Motions, bails and curfews - wonder what Lori Douglas is doing at the courthouse?
Sympathy is in short supply for Robert Dewar
March 4, 2011/Page A4
There will never be a Law & Order:Criminal Motions and Bails. You don't make a legal reputation sorting through paperwork. Motions and bails are the plodding necessities of the legal system, a few of the thousands of small cogs necessary for the wheels of justice to slowly grind forward. That's where Justice Robert Dewar found himself Thursday morning, perched behind an elebvated desk in Courtroom 401. A battery of lawyers joined him, taking turns presenting curfew adjustments and bail requirements. Learned friends, as lawyers quaintly refer to each other in court, chatted with other learned friends, everyone cordial, amiable and professional.
Cordial, that is, when Dewar was in the courtroom. When he wasn't, a handful of learned friends buzzed like hornets, whispering sotto voce they were glad their clients weren't sex offenders, nudge, nudge. One young attorney assured a colleague she "wasn't a feminist but ..."
No one knew just how bad Robert Dewar's day was about to get.
Courtroom 401 might have seemed a safe harbour for a judge whose character and honour are being questioned after comments he made in sentencing a rapist last month. In truth, there may be no such secure place left for a judge with his fallen reputation.
Dewar suggested the victim's clothing and "flirtatious behaviour" were factors in letting the guilty man off with a conditional sentence. He called the criminal a "clumsy Don Juan" and commented that "sex was in the air" the night the rape occurred.
The splatter from his remarks was felt across the country. In short order, Dewar has "agreed" he will no longer be hearing sexual assault cases pending the Canadian Judicial Council's review into complaints about his contuct.
And on Thursday afternoon, the Canadian Judicial Council stepped forward to state what was plain as day.
"Canadians rightly expect that those who serve as judges have the legal skills, competence and temperment suited to the difficult task of deciding criminal and civil disputes," they wrote.
If this were a football game, the sympathetic would be looking for a piling-on penalty. But sympathy is in short supply for Robert Dewar.

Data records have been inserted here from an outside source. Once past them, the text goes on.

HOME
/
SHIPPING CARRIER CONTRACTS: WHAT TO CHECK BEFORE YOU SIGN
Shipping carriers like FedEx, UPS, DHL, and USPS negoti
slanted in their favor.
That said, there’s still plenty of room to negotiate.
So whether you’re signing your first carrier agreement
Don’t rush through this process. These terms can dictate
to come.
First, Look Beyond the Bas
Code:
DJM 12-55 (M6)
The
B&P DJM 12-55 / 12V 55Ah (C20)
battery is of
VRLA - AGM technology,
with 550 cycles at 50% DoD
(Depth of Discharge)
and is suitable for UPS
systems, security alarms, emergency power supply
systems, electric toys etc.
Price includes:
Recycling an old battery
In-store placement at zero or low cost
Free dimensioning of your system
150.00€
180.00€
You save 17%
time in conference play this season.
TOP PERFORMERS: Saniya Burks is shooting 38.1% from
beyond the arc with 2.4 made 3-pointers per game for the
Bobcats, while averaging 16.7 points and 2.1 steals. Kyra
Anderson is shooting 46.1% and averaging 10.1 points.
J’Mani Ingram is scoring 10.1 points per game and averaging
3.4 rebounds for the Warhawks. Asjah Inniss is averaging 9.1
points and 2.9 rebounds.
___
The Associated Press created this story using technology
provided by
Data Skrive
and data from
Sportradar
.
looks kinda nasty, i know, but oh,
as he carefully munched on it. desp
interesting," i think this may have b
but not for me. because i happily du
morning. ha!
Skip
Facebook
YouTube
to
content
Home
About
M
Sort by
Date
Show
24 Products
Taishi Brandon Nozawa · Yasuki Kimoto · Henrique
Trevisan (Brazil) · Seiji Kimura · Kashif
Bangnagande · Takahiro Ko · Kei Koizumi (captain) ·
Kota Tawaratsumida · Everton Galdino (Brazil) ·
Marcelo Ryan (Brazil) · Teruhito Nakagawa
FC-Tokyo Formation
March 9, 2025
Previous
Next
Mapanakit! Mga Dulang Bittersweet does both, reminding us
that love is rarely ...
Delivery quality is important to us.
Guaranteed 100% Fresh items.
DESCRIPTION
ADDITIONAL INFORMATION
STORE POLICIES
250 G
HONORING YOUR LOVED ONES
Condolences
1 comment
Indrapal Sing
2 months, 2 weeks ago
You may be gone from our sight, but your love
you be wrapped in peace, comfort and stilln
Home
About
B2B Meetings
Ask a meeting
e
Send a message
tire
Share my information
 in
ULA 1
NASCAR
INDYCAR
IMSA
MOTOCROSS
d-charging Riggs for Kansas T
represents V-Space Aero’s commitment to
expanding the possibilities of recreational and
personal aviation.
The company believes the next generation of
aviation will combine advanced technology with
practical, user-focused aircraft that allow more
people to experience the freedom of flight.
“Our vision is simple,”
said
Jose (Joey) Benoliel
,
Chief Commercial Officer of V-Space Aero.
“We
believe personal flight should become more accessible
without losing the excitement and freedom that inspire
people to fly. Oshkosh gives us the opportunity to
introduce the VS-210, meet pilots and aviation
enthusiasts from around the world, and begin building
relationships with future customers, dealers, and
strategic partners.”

All this is scene-setting before Thursday afternoon, when Dewar was pulled from a soon-to-start manslaughter trial. No reason was given although the case is not related to a sexual-assault charge. Will the jury look at him differently? Will an appeal be inevitable simply becaue he's the judge? Can the genie ever be put back in the bottle?
We hold judges to a higher standard. That's an obligation they accept when they join the ranks of the honoured. When your decisions affect lives, there are no small mistakes. The bar truly is higher.
There will never be a Law & Order Criminal Motions and Bails. You don't make a legal reputation sorting through paperwork. But if Robert Dewar is lucky, they'll let him continue doing that and that alone until he can quietly retire. If he's not lucky, he'll be shown the door.
You must remember that, in this judge's view of justice, a fair sentence must consider whether the victim seemed to be asking for it. Robert Dewar is no victim. But if he's handed a harsh professional sentence, will he realize that he, too, was asking for it.